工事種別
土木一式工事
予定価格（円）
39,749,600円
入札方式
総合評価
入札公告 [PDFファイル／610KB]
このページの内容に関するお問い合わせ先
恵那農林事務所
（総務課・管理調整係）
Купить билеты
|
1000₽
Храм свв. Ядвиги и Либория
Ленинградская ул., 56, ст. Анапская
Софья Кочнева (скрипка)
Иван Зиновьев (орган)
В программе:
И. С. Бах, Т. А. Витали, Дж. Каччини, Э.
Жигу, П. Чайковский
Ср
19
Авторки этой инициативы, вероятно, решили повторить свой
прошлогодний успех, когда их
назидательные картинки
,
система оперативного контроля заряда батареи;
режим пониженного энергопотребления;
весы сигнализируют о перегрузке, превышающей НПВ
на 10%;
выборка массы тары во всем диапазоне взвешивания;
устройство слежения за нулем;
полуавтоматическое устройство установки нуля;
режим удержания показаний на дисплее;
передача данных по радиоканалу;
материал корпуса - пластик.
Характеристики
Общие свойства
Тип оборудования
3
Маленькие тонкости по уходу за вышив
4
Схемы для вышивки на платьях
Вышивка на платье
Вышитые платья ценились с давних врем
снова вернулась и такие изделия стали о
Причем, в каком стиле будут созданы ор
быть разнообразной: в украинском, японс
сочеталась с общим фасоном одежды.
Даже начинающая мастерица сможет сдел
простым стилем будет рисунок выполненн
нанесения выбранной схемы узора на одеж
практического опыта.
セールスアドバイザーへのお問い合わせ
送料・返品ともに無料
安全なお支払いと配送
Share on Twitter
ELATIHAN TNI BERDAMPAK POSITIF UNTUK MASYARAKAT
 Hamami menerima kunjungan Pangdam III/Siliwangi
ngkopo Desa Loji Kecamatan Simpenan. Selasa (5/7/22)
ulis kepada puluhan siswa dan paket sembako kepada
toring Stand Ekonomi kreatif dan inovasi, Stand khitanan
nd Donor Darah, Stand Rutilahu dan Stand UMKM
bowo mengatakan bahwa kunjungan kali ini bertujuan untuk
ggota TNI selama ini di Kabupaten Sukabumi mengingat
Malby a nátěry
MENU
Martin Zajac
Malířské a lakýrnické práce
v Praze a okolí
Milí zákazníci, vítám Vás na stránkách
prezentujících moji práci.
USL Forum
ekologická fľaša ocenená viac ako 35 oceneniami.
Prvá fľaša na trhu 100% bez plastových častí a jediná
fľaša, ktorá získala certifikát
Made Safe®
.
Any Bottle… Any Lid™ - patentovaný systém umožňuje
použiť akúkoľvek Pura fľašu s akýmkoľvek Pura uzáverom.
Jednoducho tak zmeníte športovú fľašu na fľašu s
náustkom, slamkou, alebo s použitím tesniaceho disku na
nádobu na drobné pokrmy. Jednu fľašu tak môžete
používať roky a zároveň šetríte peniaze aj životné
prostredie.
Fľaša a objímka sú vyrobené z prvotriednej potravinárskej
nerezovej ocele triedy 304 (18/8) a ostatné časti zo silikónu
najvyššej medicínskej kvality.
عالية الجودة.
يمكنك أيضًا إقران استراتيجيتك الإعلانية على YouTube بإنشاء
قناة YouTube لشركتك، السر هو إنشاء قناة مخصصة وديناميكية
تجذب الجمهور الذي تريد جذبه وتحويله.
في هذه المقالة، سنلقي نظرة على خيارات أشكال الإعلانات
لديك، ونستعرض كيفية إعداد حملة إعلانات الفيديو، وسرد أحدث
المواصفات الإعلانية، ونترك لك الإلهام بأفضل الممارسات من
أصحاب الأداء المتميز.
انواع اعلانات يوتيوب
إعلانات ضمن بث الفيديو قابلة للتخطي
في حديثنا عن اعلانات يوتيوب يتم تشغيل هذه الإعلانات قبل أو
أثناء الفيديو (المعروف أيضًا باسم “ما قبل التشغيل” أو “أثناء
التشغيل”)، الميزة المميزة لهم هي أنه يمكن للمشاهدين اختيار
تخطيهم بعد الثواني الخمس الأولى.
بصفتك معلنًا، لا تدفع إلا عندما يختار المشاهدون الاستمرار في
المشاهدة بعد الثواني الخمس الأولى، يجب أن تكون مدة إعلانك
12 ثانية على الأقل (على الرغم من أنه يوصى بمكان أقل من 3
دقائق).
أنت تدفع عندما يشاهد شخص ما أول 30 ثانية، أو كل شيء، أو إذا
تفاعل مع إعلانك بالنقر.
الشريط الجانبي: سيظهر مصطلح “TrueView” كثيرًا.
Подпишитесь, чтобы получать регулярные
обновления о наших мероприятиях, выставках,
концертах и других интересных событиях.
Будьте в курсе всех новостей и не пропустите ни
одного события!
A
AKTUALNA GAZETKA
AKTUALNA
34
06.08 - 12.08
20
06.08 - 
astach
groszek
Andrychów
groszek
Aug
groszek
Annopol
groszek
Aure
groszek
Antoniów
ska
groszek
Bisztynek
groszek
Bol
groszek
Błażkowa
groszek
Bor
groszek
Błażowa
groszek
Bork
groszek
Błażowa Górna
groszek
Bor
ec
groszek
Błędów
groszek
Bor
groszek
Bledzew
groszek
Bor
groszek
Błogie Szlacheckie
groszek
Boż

Instruction - Report, in full, each line of the records that contains the word "الإعلانية".

Task solution -
يمكنك أيضًا إقران استراتيجيتك الإعلانية على YouTube بإنشاء
المواصفات الإعلانية، ونترك لك الإلهام بأفضل الممارسات من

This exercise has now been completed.